After the technique of self-calibration (Pearson and Readhead 1984) was first introduced to radio astronomy, it was apparent that it might lift the ionospheric limitation on baseline length for low frequency interferometers. That barrier had restricted the aperture size of previous connected element low frequency synthesis telescopes to less than 5 km, thereby greatly restricting their angular resolution, and because of confusion, their sensitivity as well. Since then a number of instruments have operated successfully at low frequencies on baselines well beyond 5 km, including the Multi-Element Radio-Linked Interferometer Network (MERLIN, down to 150 MHz at baselines up to 217 km), the Very Large Array (VLA, down to 330 MHz at baselines up to 35 km), and most recently the Giant Metre Wavelength Radio Telescope (GMRT, down to 150 MHz at baselines up to ~25 km).
The first proposal to extend such techniques to frequencies below 100 MHz with a connected element, synthesis imaging array was made shortly after self-calibration was first introduced, when Rick Perley and Bill Erickson proposed development of a large, dipole-based array to work alongside the VLA in New Mexico. (G. Swarup's original concept for the GMRT also appeared at about this time.) Funding to implement the sensitive, broad-band, ambitious system originally envisaged in VLA Technical Memorandum #146 (Perley and Erickson 1984) was not readily available at that time. However their proposal inspired the Naval Research Laboratory (NRL) and National Radio Astronomy Observatory (NRAO) to work together in the early 1990s to implement a narrow-band, modest version of the Perley-Erickson proposal using the existing VLA dishes and infrastructure. (Note that some of the earliest VLBI work was done in the 1960s at frequencies as low as 18 MHz on baselines in excess of 100 km, e.g. Brown, Carr, & Block 1968a,b)
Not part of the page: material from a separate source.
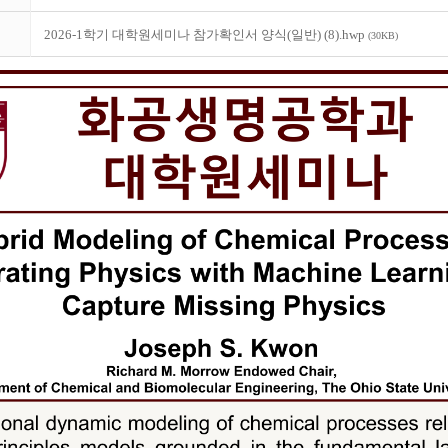
2026-1학기 대학원세미나 참가확인서 양식(일반) (8).hwp
(30KB)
An initial 8-antenna 74 MHz system developed at the VLA was very successful, being the first connected-element imaging interferometer operating below 100 MHz to "break the ionospheric barrier" (Kassim et al. 1993). It successfully demonstrated that self-calibration could, at least to first order, remove ionospheric effects and permit imaging on baselines out to at least 35 km even at the very lowest frequencies where the ionospheric effects were largest. Its reliance on an over-determined problem in which antenna-based corrections to ionospheric phase distortions could be readily extracted from the self-calibration process worked well at the VLA.
The required antenna-based phase corrections were derived from simultaneously obtained 330 MHz data that utilized all 27 VLA antennas and possessed intrinsically much greater signal to noise. Using this trial system, several of the best known sources in the sky were resolved and imaged for the first time (Fig. 1), and a number of unique scientific results were extracted. At the same time as this system was being developed, solutions to key challenges common to all low frequency interferometer observations, such as RFI-excision and wide-field imaging, were being developed on the VLA 330 MHz system that NRL had also worked with NRAO to develop during the 1980s.
Based on this success, NRL obtained additional funding to build the receivers and to work with NRAO to extend the 74 MHz system to all 27 antennas of the VLA. When the techniques developed at 330 MHz, aided by the ongoing revolution in computational power, were applied to the completed 27-antenna 74 MHz data stream, it quickly demonstrated the ability to map thousands of sources, achieving a significant leap forward compared to past capabilities. In fact the full system made self-calibration so much more robust that the previous prerequisite for "phase-transfer" from simultaneous 330 MHz observations was no longer required. Today the 74 MHz VLA system is still the most powerful interferometer in the world working below 150 MHz (Fig. 2), and has attracted a wide variety of scientific projects in the areas of solar system (planetary emission, solar bursts), Galactic (supernova remnants, ISM), and extragalactic (clusters, radio galaxies) astrophysics. An ongoing major project is the VLA Low Frequency Sky survey (VLSS) a 74 MHz complement to the successful NVSS 20 cm VLA sky survey; the growing VLSS catalog now contains a list in excess of 65,000 sources.
The full 74 MHz VLA system has been available to the general scientific community since 1998, and has a growing international user community conducting unique observations in many different areas of astrophysics. Many of the technical innovations developed during the course of its maturity have also had tangible benefits for higher frequency observations, for example including the application of calibration, RFI excision, and wide-field imaging procedures to data from the GMRT and VLA at frequencies up to 1400 MHz. In 2002 a 74 MHz receiver was added to the Pie Town VLBA antenna, and successful images synthesized from baselines up to 73 km represented another major milestone in long wavelength radio astronomy (Fig. 3).
While the improvement in resolution afforded by the expansion to Pie Town is impressive, the restriction to a narrow band and the continued poor sensitivity relative to the higher frequency VLA and GMRT systems reveal that future steps forward require development of new instruments with much more collecting area and longer baselines. Nevertheless the 74 MHz VLA represents a major step forward in low frequency radio astronomy, and its success continues to play an important role in inspiring the development of the emerging much larger instruments such as LOFAR and the LWA.